My brow shoots up. “You notice that?”

“Observing is the gateway drug to worrying,” she volleys, throwing my words back at me. “Remember?”

I huff. “You’re dangerous.”

“Now you’re catching on.”

We sit there for a minute, the morning stretching open around us.

The woman in the pool climbs out, wrapping herself in a white towel, and disappears inside.

The guy with the tablet leaves. The staff member finishes perfecting the symmetry of the chairs and vanishes too.

It’s just us. Empty pool. Empty sky. My body full of nerves.

“You ever think about quitting?” she asks at last.

“Music?” I blink in surprise.

“Running,” she clarifies. “From whatever that was. From yourself.”

“Every day,” I admit. Then add, “Don’t worry. I’m too stubborn.”

“Good.” She smiles, small but real. “The world would miss your talent.”

The compliment hangs there. I look at her, really look. The line of her jaw. The way her mouth curves when she’s trying not to show what she’s feeling. The shadows under her eyes from too many late nights and not enough dreams that don’t involve alarms.

I want to kiss her again. Well, not again. Still. I shift closer on the lounge chair, our knees almost touching now. She doesn’t move away. Her breath catches just a bit.

“I can’t seem to get you out of my head,” I confess. The words feel like dragging barbed wire out of my chest. “On the bus. With that camera. With your damn rubber bands.”

Her gaze flicks to my hair, then back. “You threw one of them away.” Her mouth pulls down into a frown.
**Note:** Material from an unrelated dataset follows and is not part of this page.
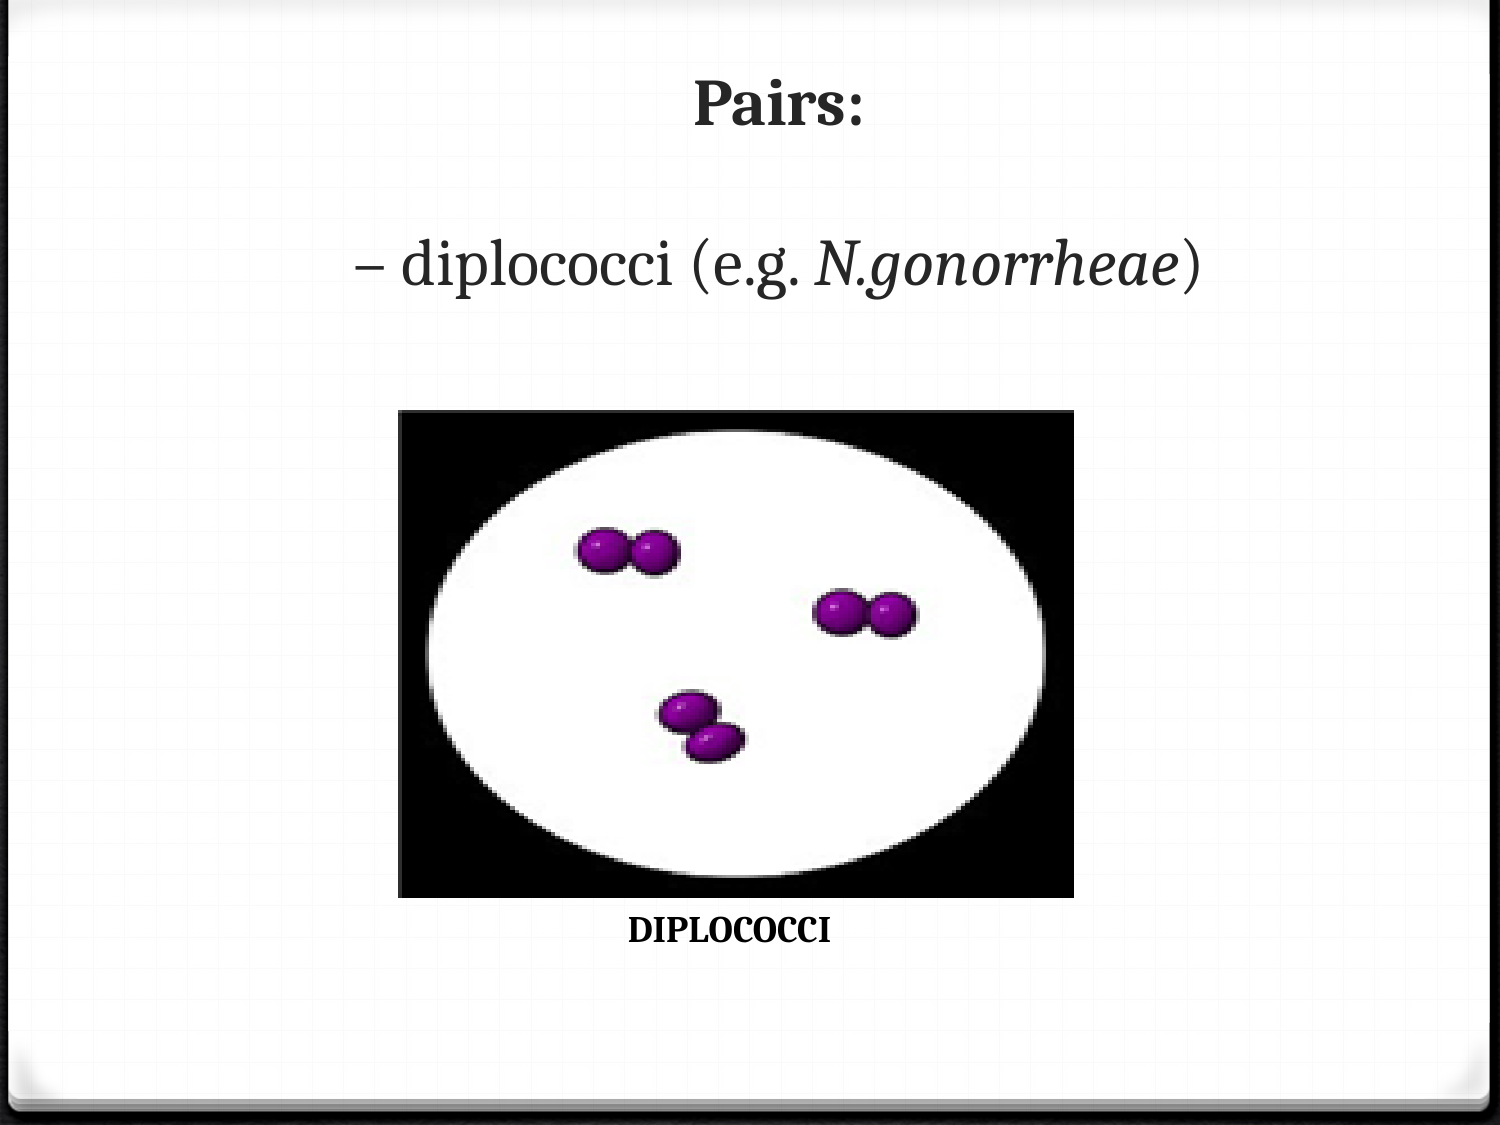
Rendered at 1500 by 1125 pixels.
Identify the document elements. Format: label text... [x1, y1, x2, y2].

title Pairs: – diplococci (e.g. N.gonorrheae) [58, 58, 1500, 460]
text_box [398, 409, 1074, 959]
picture [0, 0, 1500, 1125]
“You took up residence.” I shrug. “Plus, I’m an asshole.”

“Won’t argue with that.” Her voice softer now. Less armor. “You’re not easy, you know.”
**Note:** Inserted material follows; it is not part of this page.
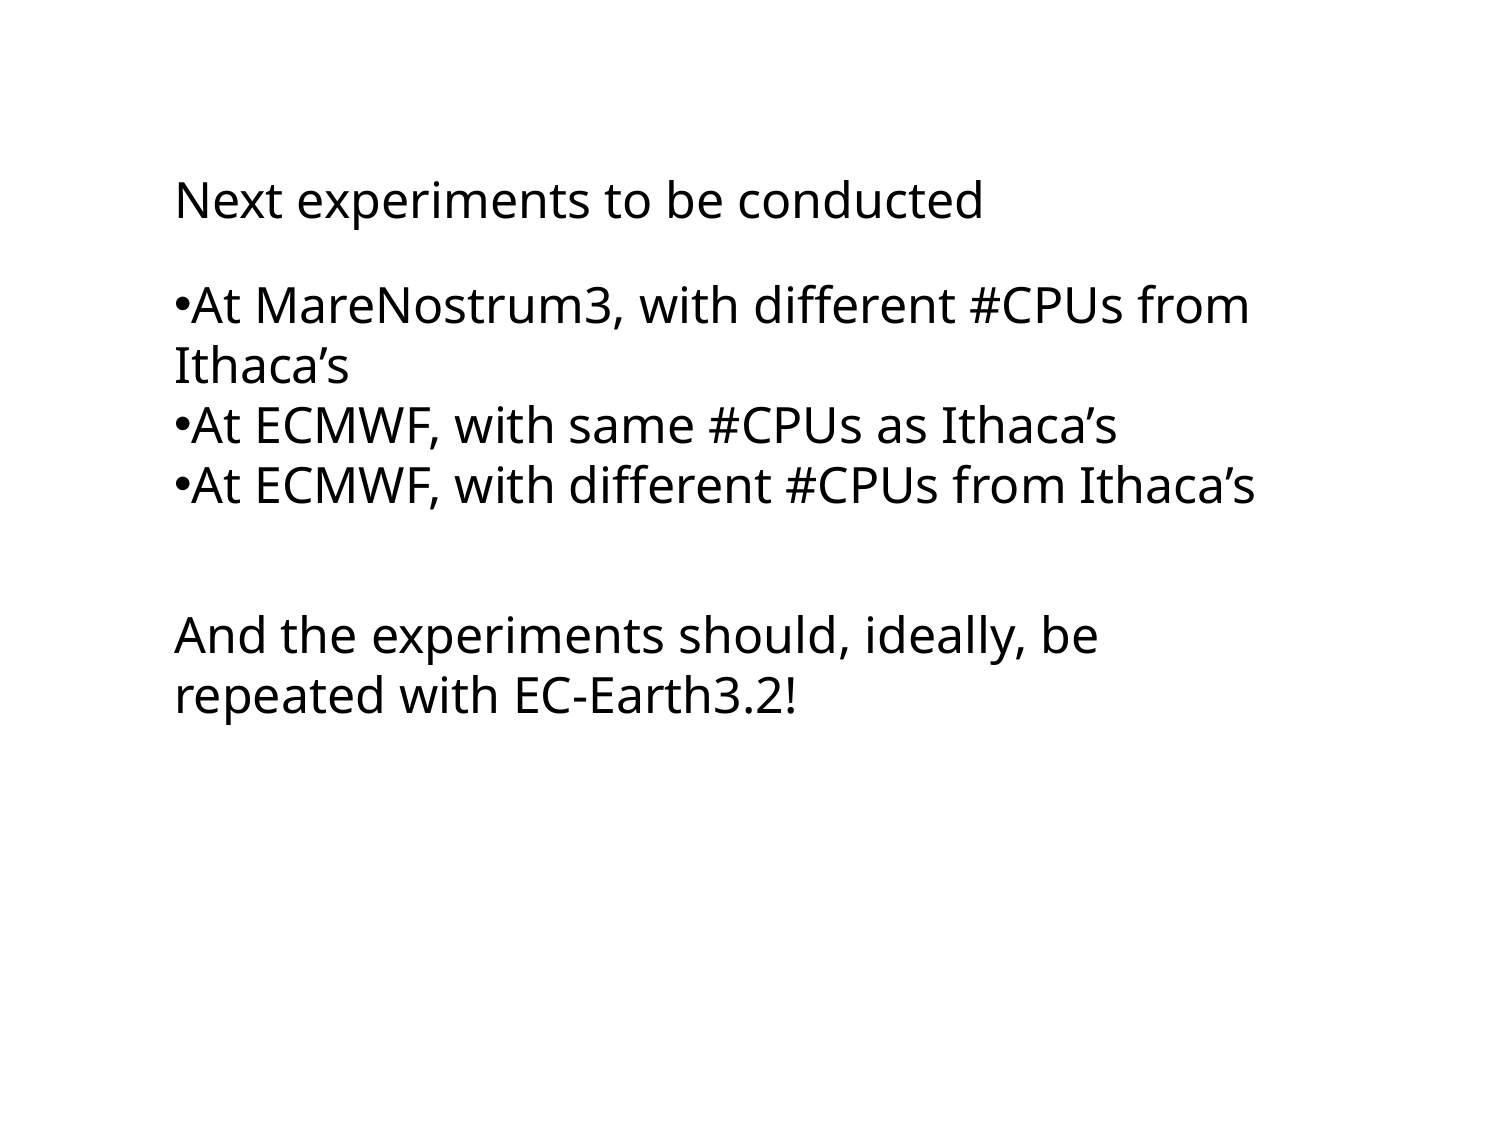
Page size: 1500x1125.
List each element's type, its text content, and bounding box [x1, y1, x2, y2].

text_box Next experiments to be conducted At MareNostrum3, with different #CPUs from Ithaca’s At ECMWF, with same #CPUs as Ithaca’s At ECMWF, with different #CPUs from Ithaca’s And the experiments should, ideally, be repeated with EC-Earth3.2! [159, 160, 1299, 896]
“Good.” I chuff. “That makes us even.”

Her lips part, just a fraction. The part of me that remembers the elevator, the almost kiss, and the, go to your room before I do something stupid speech, starts yelling again.

The other part, the one that remembers her that night on the bus, drunk and vulnerable and pissed at herself and still, somehow, kind, wins.
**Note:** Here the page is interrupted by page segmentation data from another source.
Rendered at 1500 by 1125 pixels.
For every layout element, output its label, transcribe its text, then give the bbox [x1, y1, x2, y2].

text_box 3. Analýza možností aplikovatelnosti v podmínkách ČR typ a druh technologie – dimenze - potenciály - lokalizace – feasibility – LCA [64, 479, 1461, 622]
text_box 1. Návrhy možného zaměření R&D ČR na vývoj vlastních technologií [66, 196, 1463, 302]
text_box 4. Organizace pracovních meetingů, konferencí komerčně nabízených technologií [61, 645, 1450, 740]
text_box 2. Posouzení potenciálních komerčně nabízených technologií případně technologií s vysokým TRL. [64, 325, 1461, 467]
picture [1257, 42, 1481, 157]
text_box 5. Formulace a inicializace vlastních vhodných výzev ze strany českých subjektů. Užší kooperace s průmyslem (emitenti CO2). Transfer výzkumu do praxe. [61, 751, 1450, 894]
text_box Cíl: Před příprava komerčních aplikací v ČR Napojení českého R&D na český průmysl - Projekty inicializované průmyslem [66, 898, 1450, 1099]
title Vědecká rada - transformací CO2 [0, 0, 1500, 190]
I lean in. Not all the way. Just enough that our shoulders brush, where my mouth is just close enough to feel the ghost of her exhale. “I want to kiss you. I do. But, if I kiss you,” I breathe out, “it’s not going to be because I’m drunk. Or pissed. Or trying to make you jealous.”

Her pupils blow wide. “What makes you think I’d let you kiss me at all?”

My mouth curves. “Your face in that elevator last night said everything required.”

She almost smiles, then catches herself. “You’re insufferable.”

“Probably,” I crack a wide grin.

“I don’t…” She swallows. “I don’t get involved with people I work with, Dean. It complicates things. Messes with the story. Blurs lines.”

I nod slowly. “And, I don’t do relationships.”

“I’m not asking for one.” Her response instant. “I’m not asking for anything.”

“Me either.” I stare at her. “That’s the problem. We both want something that would probably burn us both.”

For a second, we just sit there, breathing the same patch of air, surrounded by all the things we’re not saying. Then she drops her head back against the cushion, breaking eye contact. The spell fractures, but doesn’t fully fade. “Take me somewhere,” she requests.

I blink. “What?”

“In the city,” she clarifies. “Somewhere that isn’t a dressing room or a press junket or a tour bus. You’ve been on the road longer than me. You must have a favorite type of nowhere.”

It’s not what I expected. It’s somehow more dangerous. “You trust me to do that?”

She snorts. “No. But I trust me. And I trust my feet. If you try anything, I’ll kick you in the shins and walk myself back to the hotel.”

I grin, surprised by how good it feels on my face. “Fair enough.”

She stands, slipping her boots back on, stuffing her hard drive into her bag. She tugs a T-shirt over her head, then slings her camera strap over her shoulder.

“Well?” she prompts. “You coming, or are we starting our co-dependent rooftop staring contest again?”

I push up from the chair, shoving my hands into my pockets. “There’s probably a record store somewhere that doesn’t suck. Locals always have one.”

“Lead the way, rockstar.” She grins. “And no promises I don’t take pictures.”